Palermo, conclusa udienza tra Regione e Italo Belga: decisione finale a inizio settimana

Il futuro della storica concessione della spiaggia di Mondello resta incerto. Si è infatti conclusa davanti al Consiglio di Giustizia Amministrativa (CGA) per la Regione Siciliana l’attesa udienza che vede contrapposte la società Immobiliare Italo Belga e l’amministrazione regionale di Palazzo d’Orleans. Al centro dello scontro c’è la revoca della gestione del litorale, sottratta all’azienda dopo ben 114 anni di ininterrotta attività.

Davanti al collegio presieduto da Ermanno de Francisco, con il consigliere di Stato Giuseppe La Greca in veste di relatore, si è consumato l’ultimo atto di questa battaglia legale. Dopo aver ascoltato le argomentazioni della Regione, rappresentata dall’Avvocatura dello Stato, e dei legali della società ricorrente, i giudici si sono riservati di decidere. Il pronunciamento è atteso tra le giornate di lunedì e martedì.
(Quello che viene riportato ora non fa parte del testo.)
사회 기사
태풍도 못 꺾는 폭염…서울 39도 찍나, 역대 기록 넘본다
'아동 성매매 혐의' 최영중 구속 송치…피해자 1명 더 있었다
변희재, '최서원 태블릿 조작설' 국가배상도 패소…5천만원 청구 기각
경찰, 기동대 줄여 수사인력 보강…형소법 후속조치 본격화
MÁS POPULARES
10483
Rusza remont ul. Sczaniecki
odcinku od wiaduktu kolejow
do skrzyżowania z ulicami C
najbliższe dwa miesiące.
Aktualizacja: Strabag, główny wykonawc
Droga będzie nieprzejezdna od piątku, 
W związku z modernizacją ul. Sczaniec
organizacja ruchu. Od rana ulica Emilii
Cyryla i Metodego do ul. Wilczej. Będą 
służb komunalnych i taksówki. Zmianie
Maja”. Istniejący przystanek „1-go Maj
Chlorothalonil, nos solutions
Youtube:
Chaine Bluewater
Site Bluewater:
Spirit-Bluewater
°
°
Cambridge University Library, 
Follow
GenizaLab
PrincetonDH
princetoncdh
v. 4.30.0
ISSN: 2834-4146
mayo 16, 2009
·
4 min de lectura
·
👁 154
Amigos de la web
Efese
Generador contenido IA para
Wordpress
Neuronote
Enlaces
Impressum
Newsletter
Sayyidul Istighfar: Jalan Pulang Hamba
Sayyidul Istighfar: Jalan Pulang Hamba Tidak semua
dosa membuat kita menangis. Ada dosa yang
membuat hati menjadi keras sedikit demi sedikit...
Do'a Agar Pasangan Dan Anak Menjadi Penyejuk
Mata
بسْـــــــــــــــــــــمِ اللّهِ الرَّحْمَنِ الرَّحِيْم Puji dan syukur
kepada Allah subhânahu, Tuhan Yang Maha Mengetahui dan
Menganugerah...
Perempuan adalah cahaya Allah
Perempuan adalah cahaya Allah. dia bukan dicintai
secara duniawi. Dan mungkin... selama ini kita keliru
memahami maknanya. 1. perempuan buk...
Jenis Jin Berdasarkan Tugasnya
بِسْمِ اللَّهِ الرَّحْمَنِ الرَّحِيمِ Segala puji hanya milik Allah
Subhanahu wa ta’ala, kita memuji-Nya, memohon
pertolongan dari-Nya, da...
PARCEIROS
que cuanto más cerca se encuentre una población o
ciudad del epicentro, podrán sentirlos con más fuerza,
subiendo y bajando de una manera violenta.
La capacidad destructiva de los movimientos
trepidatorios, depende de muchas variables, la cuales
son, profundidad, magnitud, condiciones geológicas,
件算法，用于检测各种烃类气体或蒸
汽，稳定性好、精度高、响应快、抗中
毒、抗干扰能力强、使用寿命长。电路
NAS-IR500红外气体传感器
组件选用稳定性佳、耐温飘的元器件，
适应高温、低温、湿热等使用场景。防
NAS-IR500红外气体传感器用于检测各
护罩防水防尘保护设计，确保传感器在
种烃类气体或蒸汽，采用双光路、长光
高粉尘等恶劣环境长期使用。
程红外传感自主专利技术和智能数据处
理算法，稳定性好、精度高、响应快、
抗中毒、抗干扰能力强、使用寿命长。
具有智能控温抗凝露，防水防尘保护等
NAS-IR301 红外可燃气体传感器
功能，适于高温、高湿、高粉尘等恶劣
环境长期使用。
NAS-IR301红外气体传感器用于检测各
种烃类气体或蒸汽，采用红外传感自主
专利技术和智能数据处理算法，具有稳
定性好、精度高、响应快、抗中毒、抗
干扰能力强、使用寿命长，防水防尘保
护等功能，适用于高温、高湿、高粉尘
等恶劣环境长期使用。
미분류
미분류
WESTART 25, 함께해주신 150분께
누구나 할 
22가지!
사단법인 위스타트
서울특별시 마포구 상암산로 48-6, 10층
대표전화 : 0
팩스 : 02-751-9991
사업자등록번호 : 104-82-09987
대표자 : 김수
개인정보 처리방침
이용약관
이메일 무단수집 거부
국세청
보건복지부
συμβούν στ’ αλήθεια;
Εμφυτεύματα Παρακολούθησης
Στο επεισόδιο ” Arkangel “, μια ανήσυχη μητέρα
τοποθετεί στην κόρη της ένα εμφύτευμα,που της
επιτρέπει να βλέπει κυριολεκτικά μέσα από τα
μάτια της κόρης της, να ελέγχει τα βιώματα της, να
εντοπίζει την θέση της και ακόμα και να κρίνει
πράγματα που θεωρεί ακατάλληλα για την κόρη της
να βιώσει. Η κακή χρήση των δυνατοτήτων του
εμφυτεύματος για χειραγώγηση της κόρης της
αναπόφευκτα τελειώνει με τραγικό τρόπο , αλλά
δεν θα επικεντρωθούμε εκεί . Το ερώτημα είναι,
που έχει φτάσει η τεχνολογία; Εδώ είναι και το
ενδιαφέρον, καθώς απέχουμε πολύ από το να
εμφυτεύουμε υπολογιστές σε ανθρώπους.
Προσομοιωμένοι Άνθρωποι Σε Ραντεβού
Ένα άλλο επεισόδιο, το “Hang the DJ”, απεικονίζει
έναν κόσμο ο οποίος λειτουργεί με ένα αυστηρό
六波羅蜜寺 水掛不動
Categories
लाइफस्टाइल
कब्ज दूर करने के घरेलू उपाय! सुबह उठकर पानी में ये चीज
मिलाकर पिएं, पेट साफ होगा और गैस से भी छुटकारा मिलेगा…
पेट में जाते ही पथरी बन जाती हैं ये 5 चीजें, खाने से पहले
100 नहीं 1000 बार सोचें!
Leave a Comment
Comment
Il CGA adesso dovrà stabilire, ma solo in via cautelare, se confermare, modificare o ribaltare il decreto d’urgenza firmato dallo stesso presidente lo scorso 25 aprile. Quel provvedimento aveva temporaneamente congelato la revoca, restituendo provvisoriamente l’arenile all’Italo Belga. Una scelta dettata da motivazioni di ordine pubblico, legate a una presunta incapacità di gestione tempestiva della transizione da parte della Regione e del Comune. La questione nel merito, invece, non verrà affrontata in questa sede, essendo il giudizio definitivo demandato al Tribunale Amministrativo Regionale.

Il provvedimento di Palazzo d’Orleans, ricordiamo, è scaturito da relazioni investigative che avrebbero rilevato la presenza, tra i dipendenti fissi e stagionali della società balneare, di soggetti appartenenti a famiglie mafiose dei territori di Mondello e Partanna. Ad aggravare il quadro vi sarebbero inoltre i rapporti imprenditoriali intercorsi tra l’Immobiliare e la Gm Edil, che aveva subito un’interdittiva antimafia in quanto vicina alla famiglia Genova, storicamente radicata al vertice del mandamento mafioso locale.